■ **Work to complete**:
A - Can you reproduce word for word the part of the passage on spreading activation starting at "The present study" and ending at "flower-rose pair types."?
B - Could you write the next part of the passage on hierarchical spreading of activation, picking up right after its last sentence?

Hierarchical Spreading of Activation
Farzad Sharifian & Ramin Samani
Spreading activation has proved to be a model with a high degree of explanatory power in cognitive psychology (Anderson, 1983a; Roelofs, 1992; McNamara & Diwadkar, 1996). One of the merits of this model is that it captures both the way knowledge is represented and also the way it is processed. In this model, knowledge is represented in terms of nodes and associative pathways between the nodes. Specifically, concepts are represented in memory as nodes, and relations between the concepts as associative pathways between the nodes. When part of the memory network is activated, activation spreads along the associative pathways to related areas in memory. This spread of activation serves to make these related areas of the memory network more available for further cognitive processing (Balota & Lorch, 1986). Speed and probability of accessing a memory is determined by its level of activation, which in turn is determined by how frequently and how recently we have used the memory (Anderson, 1995).
The present study investigated, within the framework of spreading activation model, whether or not nodes are activated in a hierarchical fashion in the memory network. If, for example, activation of plant spreads to flower and then to rose, subjects should take longer to detect the relation between plant and rose than that between either plant and flower or flower and rose. The results of an experiment conducted to test the above hypothesis showed a significant difference between subjects' RTs for the three kinds of word pairs. Appropriate post-hoc comparisons of the mean RTs supported the hypothesis of this study. That is, the time taken for subjects to detect the relation between pairs such as plant-rose was significantly greater than the time taken for them to detect the relation between the words in either plant-flower or flower-rose pair types.
Several studies have shown that spreading activation may be suggested as the underlying mechanism involved in such tasks as category exemplar production and sentence verification (Loftus, 1974), episodic sentence and word recognition (Anderson, 1983a, 1983b), and perceptual word recognition (McCleland & Rumelhart, 1981).

■ **Dataset content**:
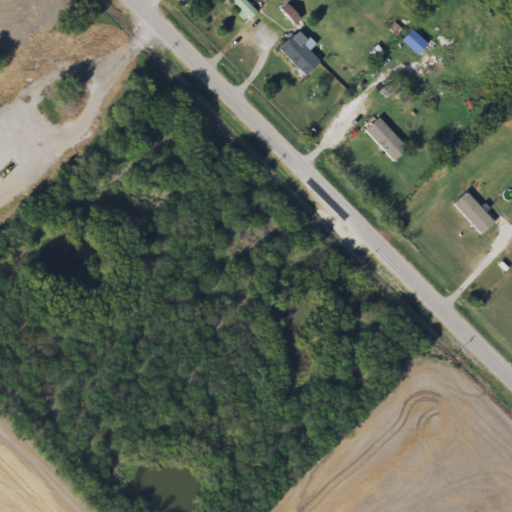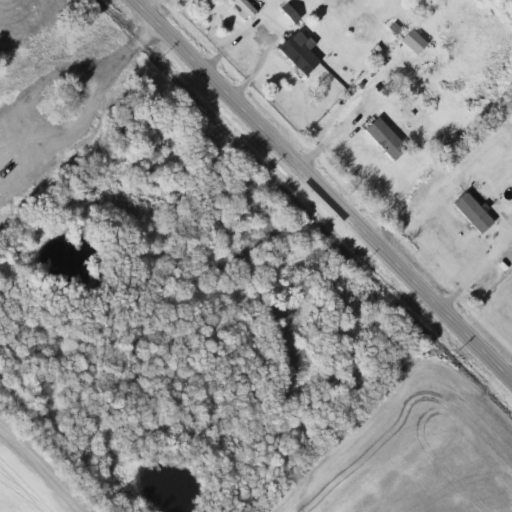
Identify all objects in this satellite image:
building: (245, 8)
building: (245, 8)
road: (227, 38)
road: (120, 49)
building: (297, 57)
building: (298, 57)
road: (336, 127)
building: (384, 140)
building: (384, 140)
road: (323, 187)
building: (472, 215)
building: (472, 215)
road: (471, 268)
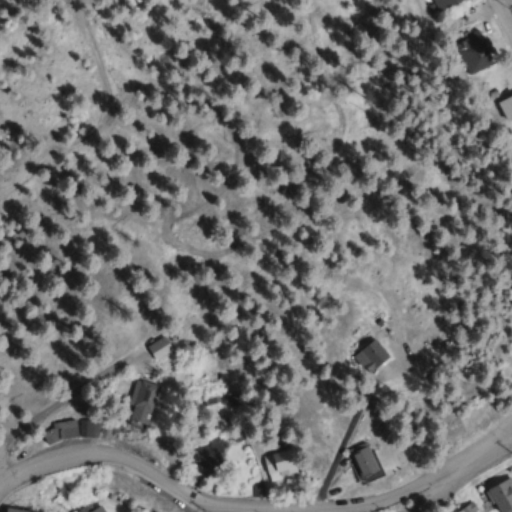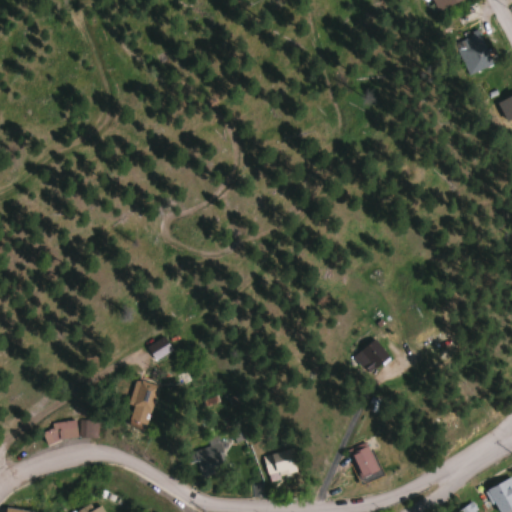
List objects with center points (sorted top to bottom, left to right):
building: (442, 3)
building: (472, 53)
road: (505, 232)
building: (157, 348)
building: (369, 356)
building: (139, 402)
building: (59, 431)
building: (209, 457)
building: (360, 459)
building: (278, 464)
road: (453, 486)
building: (500, 494)
building: (466, 508)
building: (90, 509)
building: (12, 510)
road: (254, 510)
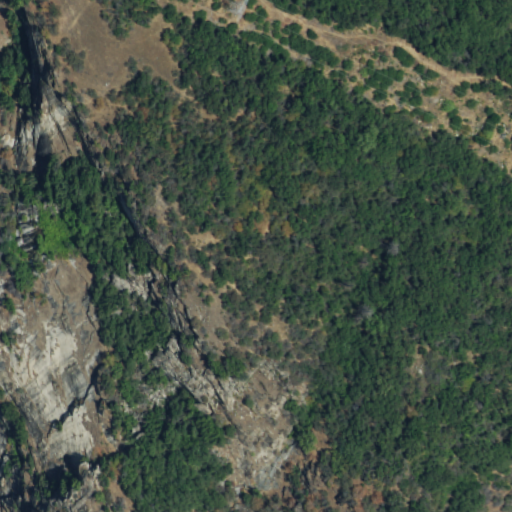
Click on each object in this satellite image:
power tower: (227, 7)
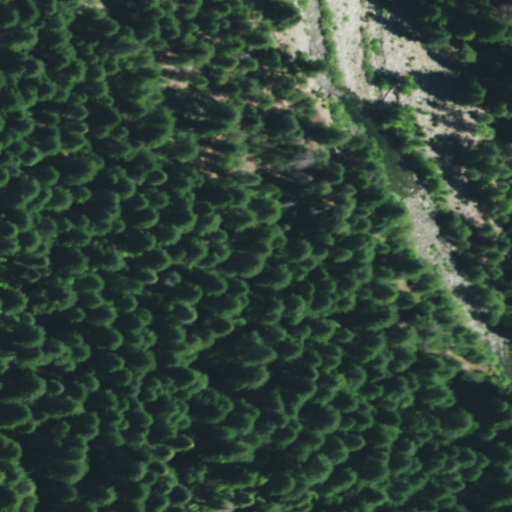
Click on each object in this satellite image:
river: (403, 185)
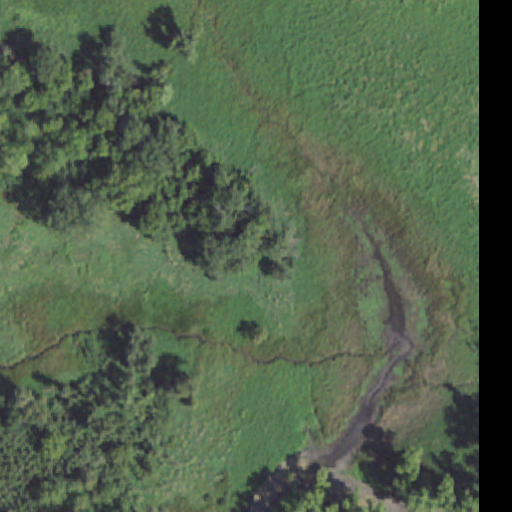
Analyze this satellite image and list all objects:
river: (346, 464)
river: (275, 494)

■ **Answer list**:
A -
The present study investigated, within the framework of spreading activation model, whether or not nodes are activated in a hierarchical fashion in the memory network. If, for example, activation of plant spreads to flower and then to rose, subjects should take longer to detect the relation between plant and rose than that between either plant and flower or flower and rose. The results of an experiment conducted to test the above hypothesis showed a significant difference between subjects' RTs for the three kinds of word pairs. Appropriate post-hoc comparisons of the mean RTs supported the hypothesis of this study. That is, the time taken for subjects to detect the relation between pairs such as plant-rose was significantly greater than the time taken for them to detect the relation between the words in either plant-flower or flower-rose pair types.

B -
This spreading activation model also best accounts for an unconscious process called associative priming (Ratcliff & McKoon, 1981). Associative priming refers to the facilitation in access to information when associated items are presented (Anderson, 1995). For example, words are named faster in the context of an associated word (e.g., bread-butter) than in the context of an unassociated word (e.g., table-window) and also a word is recognized more quickly when it is preceded by a word from the same sentence or proposition (e.g., run-fast) than when it is preceded by a word from a different sentence or proposition (e.g., common-fast).
Spreading activation model accounts for this phenomenon by assuming that words which are semantically associated with each other are represented in the form of a network and activation spreads through this network from presented words to their associated words in memory (Anderson, 1995).
Empirical evidence has shown that spread of activation is automatic as opposed to being under strategic control (Balota, 1983; Neely, 1977). It has also been shown that the amount of activation of a concept node is a function of the length of the associative pathway between the node and the source of activation (Lorch, 1982). Moreover, the amount of activation spreading from a given node along a pathway is a function of the strength of that pathway relative to the sum of the strengths of all paths emanating from that node (Reder & Anderson, 1980).
One of the assumptions of the spreading activation model is that, since concepts are assumed to be associated within a network of associations, activation may spread not only to directly related concepts but also from those concepts to concepts further in the memory network. This assumption has been known as "multiple-step" assumption. This assumption has been used as an explanatory construct for a number of memory retrieval phenomena, such as category verification (Collins & Quillian, 1969), and episodic sentence verification (Anderson, 1976).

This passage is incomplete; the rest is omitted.